Abstract : This research is motivated by an effort to integrate temporal and spatial aspects of a large-scale discrete event system (DES) for dynamic control (i.e., planning and re-planning) purposes. The dynamic planning and re-planning problems require satisfaction of two types of constraints, namely temporal and spatial, and the challenge here is to integrate both these constraints in a single analytical formulation of the problem. In addition, the constraints may not be all quantitatively specified; therefore, there is a need to have provisions for both quantitative and qualitative constraint-handling in this formulation. The dynamic control of Discrete- Event Systems (DES) often requires revising a produced temporal model during and/or after system specification phase, e.g., the constraints or system/mission requirements may change during or before a plan's execution. This research resulted in extensions to the existing point interval logic (PIL) that addresses these challenges.
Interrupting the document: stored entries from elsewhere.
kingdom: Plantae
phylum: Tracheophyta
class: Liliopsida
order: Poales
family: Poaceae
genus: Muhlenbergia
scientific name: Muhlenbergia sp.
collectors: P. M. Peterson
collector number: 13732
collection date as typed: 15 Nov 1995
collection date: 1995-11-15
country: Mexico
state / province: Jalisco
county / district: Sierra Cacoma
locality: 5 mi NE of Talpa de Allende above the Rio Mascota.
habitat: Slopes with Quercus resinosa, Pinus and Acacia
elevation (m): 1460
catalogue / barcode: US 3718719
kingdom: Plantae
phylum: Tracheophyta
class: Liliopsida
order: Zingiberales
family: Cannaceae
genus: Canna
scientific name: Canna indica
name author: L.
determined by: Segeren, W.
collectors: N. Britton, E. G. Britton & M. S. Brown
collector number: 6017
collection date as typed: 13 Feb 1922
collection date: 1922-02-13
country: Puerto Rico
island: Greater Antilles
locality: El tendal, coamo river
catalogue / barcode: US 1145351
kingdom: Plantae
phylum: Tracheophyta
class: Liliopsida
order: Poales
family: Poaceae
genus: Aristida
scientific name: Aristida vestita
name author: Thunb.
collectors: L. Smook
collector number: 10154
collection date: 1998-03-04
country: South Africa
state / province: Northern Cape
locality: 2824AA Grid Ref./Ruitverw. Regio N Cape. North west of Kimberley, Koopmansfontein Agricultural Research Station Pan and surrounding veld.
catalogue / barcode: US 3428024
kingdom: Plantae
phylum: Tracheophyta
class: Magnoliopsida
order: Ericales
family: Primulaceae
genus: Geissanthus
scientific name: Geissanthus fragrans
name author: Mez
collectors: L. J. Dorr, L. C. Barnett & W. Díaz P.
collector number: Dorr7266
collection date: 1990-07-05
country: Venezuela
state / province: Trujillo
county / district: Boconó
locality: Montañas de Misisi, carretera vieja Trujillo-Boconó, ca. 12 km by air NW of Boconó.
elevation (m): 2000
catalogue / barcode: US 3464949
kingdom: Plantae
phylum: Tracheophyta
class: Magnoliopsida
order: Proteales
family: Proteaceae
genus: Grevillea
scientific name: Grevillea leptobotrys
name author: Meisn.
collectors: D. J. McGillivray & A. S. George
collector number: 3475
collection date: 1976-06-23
The extension allows for a larger class of temporal systems to be handled by incorporating an enhanced input lexicon, representation of flexibility in temporal specifications, an improved verification and inference mechanism, and a suite of analysis tools. The PIL formalism has been shown to incorporate temporal and spatial information separately from each other. The present implementation offers a toolkit of graph-based algorithms for implementing inference and verification mechanisms, revision algorithms for identifying the type of change before making the revision to the plan, and the application of the logic for temporal and spatial knowledge representation and masoning. A recent attempt on combining the graph-based revision and the inference mechanisms into an algorithm that can efficiently handle the dynamic change has yielded promising results.